Buried treasures of Cairo Genizah
In earlier posts I’ve discussed a number of ancient manuscripts, including the Dead Sea Scrolls and Novgorod birch bark documents. But it is scholars of Semitic languages that have been particularly blessed with a cornucopia of written documents in various earlier Semitic languages.
Since the Middle East has been one of the cradles of writing (see map below), Semitic languages are attested in a written form from a very early date: texts in Eblaite and Akkadian written in a script adapted from Sumerian cuneiform are dated from around the middle of the 3rd millennium BCE. Other writing systems used for early Semitic languages were alphabetic in nature. Among them are the Ugaritic, Phoenician, Aramaic, Hebrew, Syriac, Arabic, South Arabian, and Ge’ez alphabets. Because of this wealth of written documents in Semitic languages, we know a great deal about the history and development of these languages.
The cornucopia of written documents in various earlier Semitic languages is further supplemented by the documents written in the Hebrew script found in the so-called genizot (plural of genizah).
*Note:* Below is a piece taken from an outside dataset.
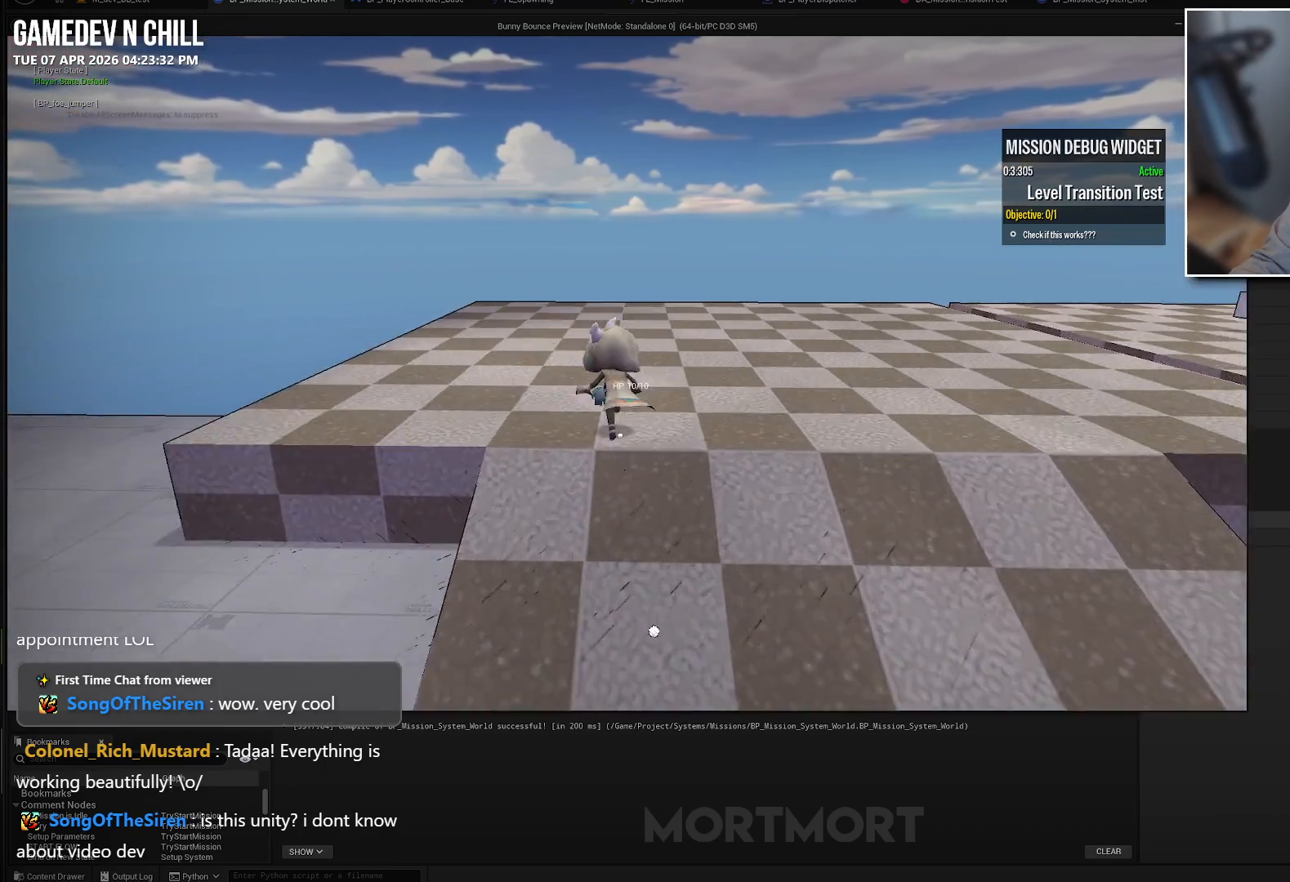
{"buttons": [], "left_stick": "up", "right_stick": "center", "events": []}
These are depositories for worn-out books and papers stored there until they could receive a proper cemetery burial. This is because in the Jewish tradition it is forbidden to throw away writings containing the name of God. In practice, genizot contained writings of both religious and secular nature (including personal letters or legal contracts opening with the customary invocation of God) and even writings in languages other than Hebrew but written in the Hebrew script: Judeo-Arabic, Judeo-Persian, Judeo-Spanish, Yiddish, Old French, Arabic, etc.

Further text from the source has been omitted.